TBH I don’t stand much chance with researching it; they live in a country where i don’t speak the language and this obviously isn’t just a “Steiner” thing, so I’m not barking up the right tree, so to speak.

OP posts:
SofiaAmes · 27/12/2018 22:07

They must be in Los Angeles!!! I've heard the most ridiculous stuff from parents at Steiner schools. It would be fine, but it's all super hypocritical like no tv or screens or movies, except that pretty much every parent at the school makes a living (and the money to pay for the very expensive school) from the tv/computer/movie business. And they all follow the rules that they like and not the ones that they don't like and look down their noses at everyone else.

Personally I preferred wooden toys for my dc's because I thought they were prettier, but if I was insistent on something not entering my household (like xboxes and toys named after urine) I would let my friends and relatives know well in advance so that they could find alternatives.

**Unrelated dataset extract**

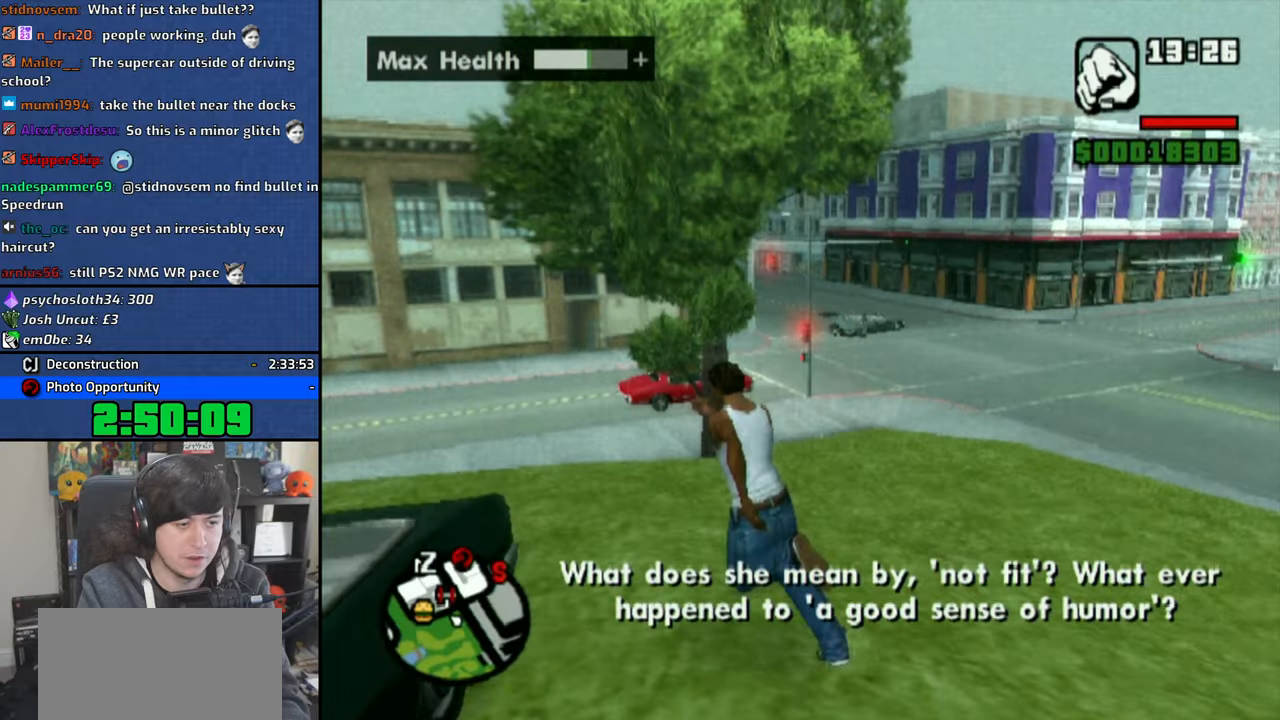
{"dt_ms": 500, "buttons": [], "left_stick": "center", "right_stick": "center"}
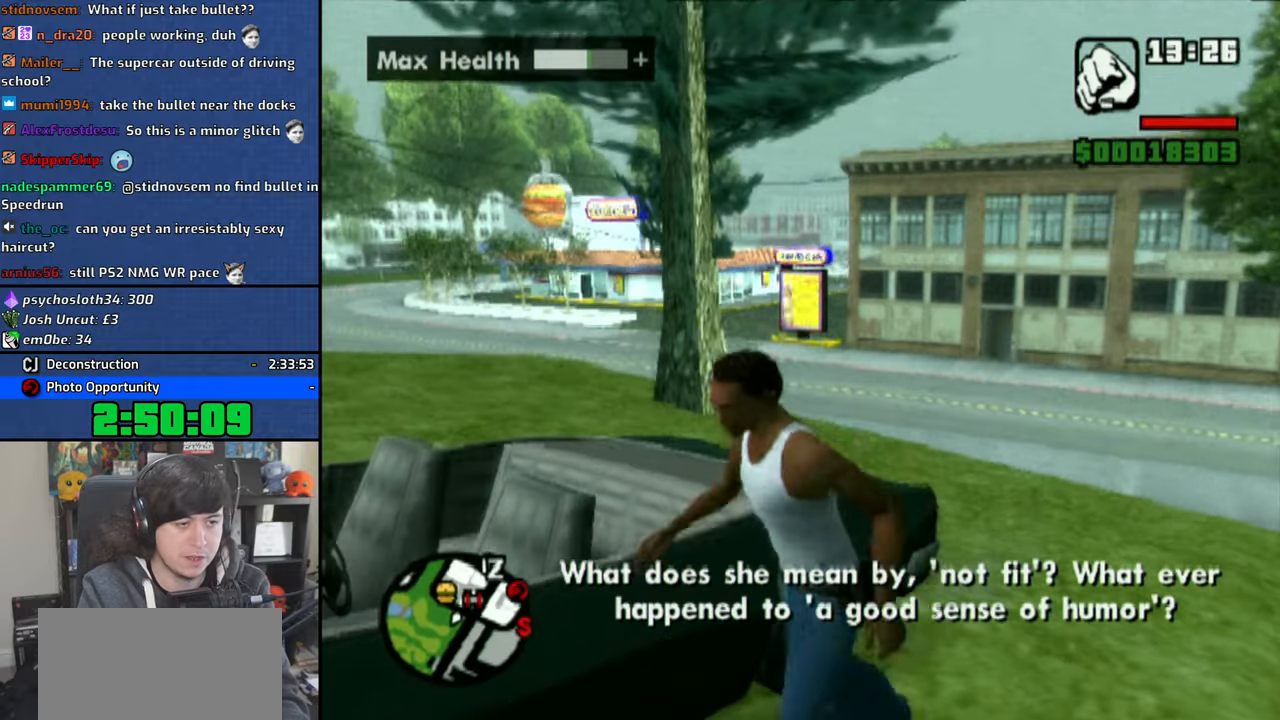
{"dt_ms": 500, "buttons": [], "left_stick": "center", "right_stick": "center"}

Why don't you ask them at least to donate the toys to a homeless shelter, or if they really are in Los Angeles, there is a very worthwhile toy loan program for low income kids, run by the county and they would be totally appreciative of brand new toys.
And finally, next year, do your ordering from an Amazon account in the country that they are in. I now live in the US (Los Angeles), but have a UK Amazon account and an Italian one to order things for relatives in those two countries. You don't have to pay for Amazon Prime to open an account.

FuckingYuleLog · 27/12/2018 22:08

Well it’s silly of them imo but up to the parents really what they want their children to play with. It would have been wise of them to let people know though so money wasn’t wasted. I’d send a message saying sorry that you weren’t aware they didn’t approve of plastic toys and ask if they could send you a list of ideas next time.

TAMumof3 · 27/12/2018 22:09

Is it really so rude ?
They haven't actually said anything to OP - she's just heard it on the grape vine.
You wouldn't send pork sausages once you knew a friend was Jewish.

Sindragosan · 27/12/2018 22:09

Oh, there is always someone in wooden toy groups on Facebook crying because family got them plastic tat (which their kids openly loveGrin) and they get told they're ungrateful for complaining about gifts, so they cry even more.

If they didn't tell you politely after last year, very unreasonable. Rude to complain about it rather than quietly donate to neighbours / charity shop etc.